According to the Centers for Disease Control and Prevention, several
of that man's organs had been harvested after he suffered cardiac
arrest. His family reported that, a month after the scratching, he'd
begun developing mobility issues, confusion, weakness, and
hallucinations.
About
15 years ago, Detroit mayor Dave Bing solicited city-improvement
suggestions online. When one Twitter denizen opined 'Philadelphia has
a statue of Rocky & Robocop would kick Rocky's butt', Bing replied
that the city had no plans to erect a statue of Robocop.
Fans had other ideas. Within six days, a Kickstarter campaign
managed by a community arts group and others raised $67,436 to have
local sculptor Giorgio Gikas craft a 3.4-metre bronze likeness of the
cybernetically augmented Detroit Police Department officer.
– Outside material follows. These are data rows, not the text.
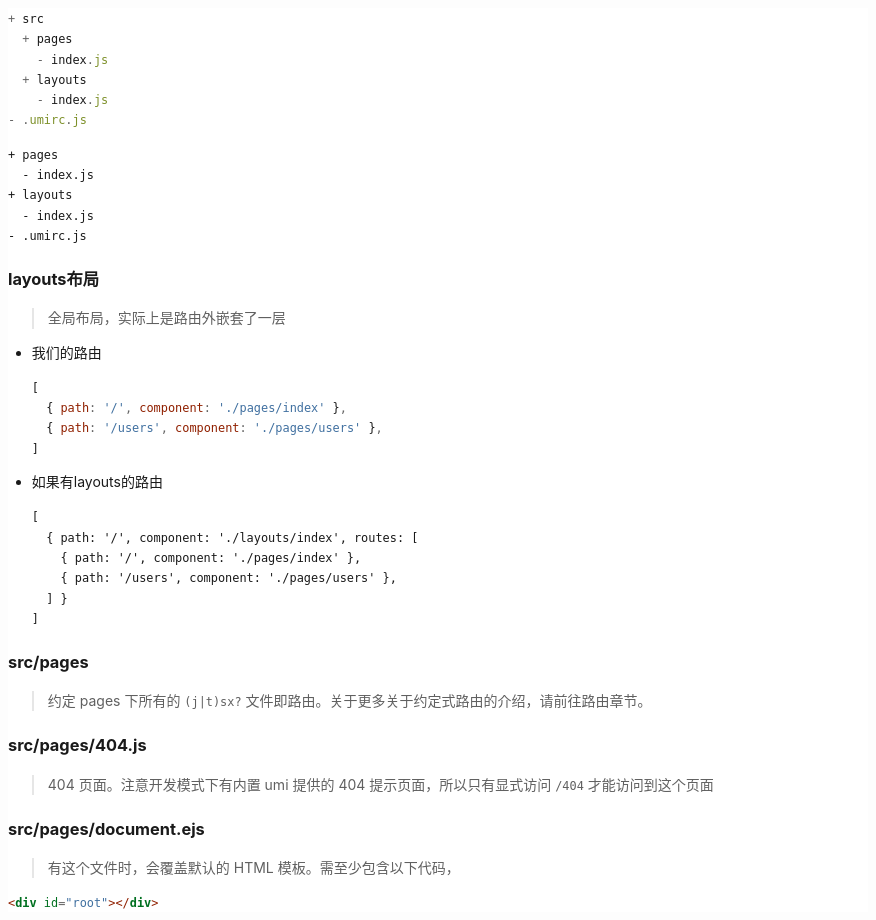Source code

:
 ```javascript
+ src
  + pages
    - index.js
  + layouts
    - index.js
- .umirc.js
```

```
+ pages
  - index.js
+ layouts
  - index.js
- .umirc.js
```

### layouts布局

> 全局布局，实际上是路由外嵌套了一层

- 我们的路由

  ```javascript
  [
    { path: '/', component: './pages/index' },
    { path: '/users', component: './pages/users' },
  ]
  ```

- 如果有layouts的路由

  ```
  [
    { path: '/', component: './layouts/index', routes: [
      { path: '/', component: './pages/index' },
      { path: '/users', component: './pages/users' },
    ] }
  ]
  ```

### src/pages

> 约定 pages 下所有的 `(j|t)sx?` 文件即路由。关于更多关于约定式路由的介绍，请前往路由章节。

### src/pages/404.js

> 404 页面。注意开发模式下有内置 umi 提供的 404 提示页面，所以只有显式访问 `/404` 才能访问到这个页面

### src/pages/document.ejs

> 有这个文件时，会覆盖默认的 HTML 模板。需至少包含以下代码，

```html
<div id="root"></div>
```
Despite Gikas's battle with cancer and skirmishes with MGM's legal
division, the statue finally stands tall in Detroit's Eastern Market.
Peter Weller, who back in 2011 took Bing to task for calling a statue
of his character 'silly', hopes to appear at its welcome ceremony.
A couple weeks ago, Australian 20-something Sam Weidenhofer's visit to
the US took him to a big-box grocery store in Brighton, Michigan,
where he asked check-out clerk Ed Bambas, 88, why he hadn't yet
retired. The answer was 'I don't have enough income'. Struggling to
pay his deceased wife's medical bills after his retirement from General
Motors, Bambas had returned to work at age 82.
Thanks to 15,000 of Weidenhofer's social-media followers, Bambas can
now clear his $225,000 in debt and will be able to retire again. After
wiping away tears, he told reporters that the oversized cheque 'means
a terrible burden - I have to find everybody and say "thank you"'.